__WHAT TO WORK ON__. Retype the source text of every entry below character for character, leaving out the pictures.

__DATA FOR THIS EXERCISE__.
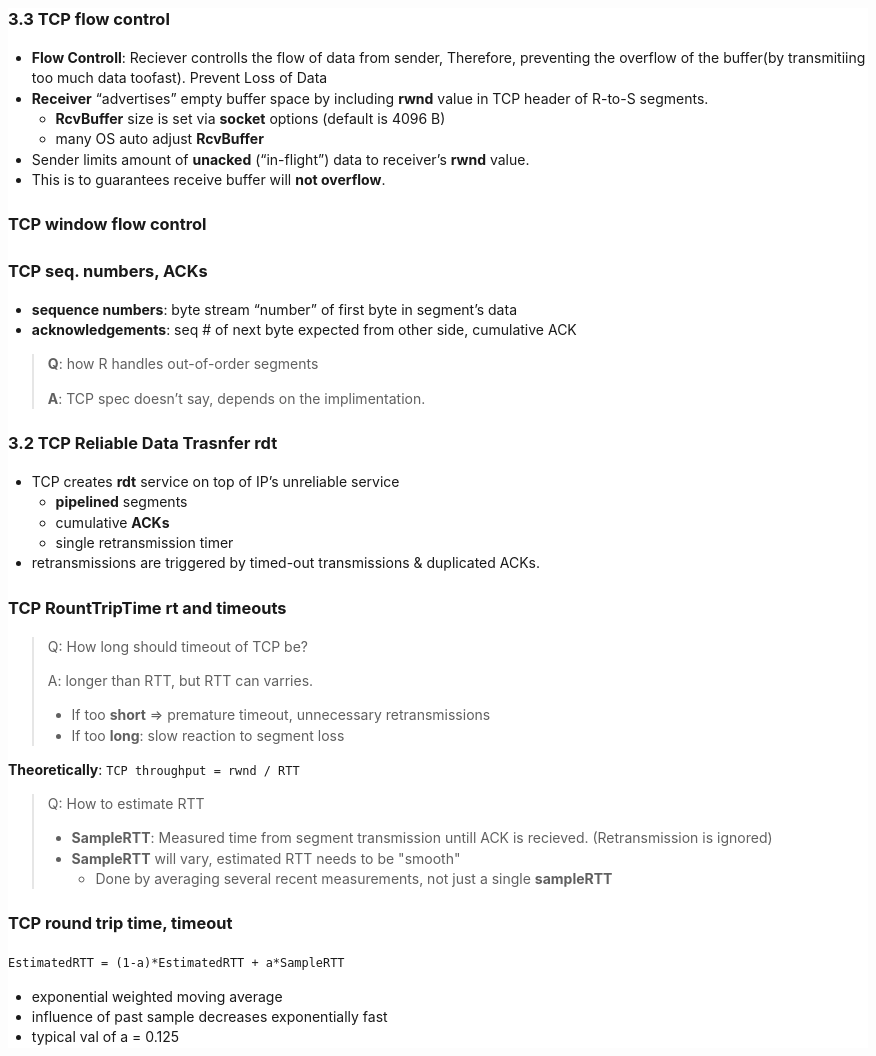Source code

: ### 3.3 TCP flow control

- **Flow Controll**: Reciever controlls the flow of data from sender, Therefore, preventing the overflow of the buffer(by transmitiing too much data toofast). Prevent Loss of Data
- **Receiver** “advertises” empty buffer space by including **rwnd** value in TCP header of R-to-S segments.
  - **RcvBuffer** size is set via **socket** options (default is 4096 B)
  - many OS auto adjust **RcvBuffer**
- Sender limits amount of **unacked** (“in-flight”) data to receiver’s **rwnd** value.
- This is to guarantees receive buffer will **not overflow**.

### TCP window flow control

### TCP seq. numbers, ACKs

- **sequence numbers**: byte stream “number” of first byte in segment’s data
- **acknowledgements**: seq # of next byte expected from other side, cumulative ACK

> **Q**: how R handles out-of-order segments
>
> **A**: TCP spec doesn’t say, depends on the implimentation.

### 3.2 TCP Reliable Data Trasnfer **rdt**

- TCP creates **rdt** service on top of IP’s unreliable service
  - **pipelined** segments
  - cumulative **ACKs**
  - single retransmission timer
- retransmissions are triggered by timed-out transmissions & duplicated ACKs.

### TCP RountTripTime rt and timeouts

> Q: How long should timeout of TCP be?
> 
> A: longer than RTT, but RTT can varries.
> 
> - If too **short** => premature timeout, unnecessary retransmissions
> - If too **long**: slow reaction to segment loss

**Theoretically**: `TCP throughput = rwnd / RTT`

> Q: How to estimate RTT
>
> - **SampleRTT**: Measured time from segment transmission untill ACK is recieved. (Retransmission is ignored)
> - **SampleRTT** will vary, estimated RTT needs to be "smooth"
>   - Done by averaging several recent measurements, not just a single **sampleRTT**

### TCP round trip time, timeout

`EstimatedRTT = (1-a)*EstimatedRTT + a*SampleRTT`

- exponential weighted moving average
- influence of past sample decreases exponentially fast
- typical val of a = 0.125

__SOLUTION__.
Source code

: ### 3.3 TCP flow control

- **Flow Controll**: Reciever controlls the flow of data from sender, Therefore, preventing the overflow of the buffer(by transmitiing too much data toofast). Prevent Loss of Data
- **Receiver** “advertises” empty buffer space by including **rwnd** value in TCP header of R-to-S segments.
  - **RcvBuffer** size is set via **socket** options (default is 4096 B)
  - many OS auto adjust **RcvBuffer**
- Sender limits amount of **unacked** (“in-flight”) data to receiver’s **rwnd** value.
- This is to guarantees receive buffer will **not overflow**.

### TCP window flow control

### TCP seq. numbers, ACKs

- **sequence numbers**: byte stream “number” of first byte in segment’s data
- **acknowledgements**: seq # of next byte expected from other side, cumulative ACK

> **Q**: how R handles out-of-order segments
>
> **A**: TCP spec doesn’t say, depends on the implimentation.

### 3.2 TCP Reliable Data Trasnfer **rdt**

- TCP creates **rdt** service on top of IP’s unreliable service
  - **pipelined** segments
  - cumulative **ACKs**
  - single retransmission timer
- retransmissions are triggered by timed-out transmissions & duplicated ACKs.

### TCP RountTripTime rt and timeouts

> Q: How long should timeout of TCP be?
> 
> A: longer than RTT, but RTT can varries.
> 
> - If too **short** => premature timeout, unnecessary retransmissions
> - If too **long**: slow reaction to segment loss

**Theoretically**: `TCP throughput = rwnd / RTT`

> Q: How to estimate RTT
>
> - **SampleRTT**: Measured time from segment transmission untill ACK is recieved. (Retransmission is ignored)
> - **SampleRTT** will vary, estimated RTT needs to be "smooth"
>   - Done by averaging several recent measurements, not just a single **sampleRTT**

### TCP round trip time, timeout

`EstimatedRTT = (1-a)*EstimatedRTT + a*SampleRTT`

- exponential weighted moving average
- influence of past sample decreases exponentially fast
- typical val of a = 0.125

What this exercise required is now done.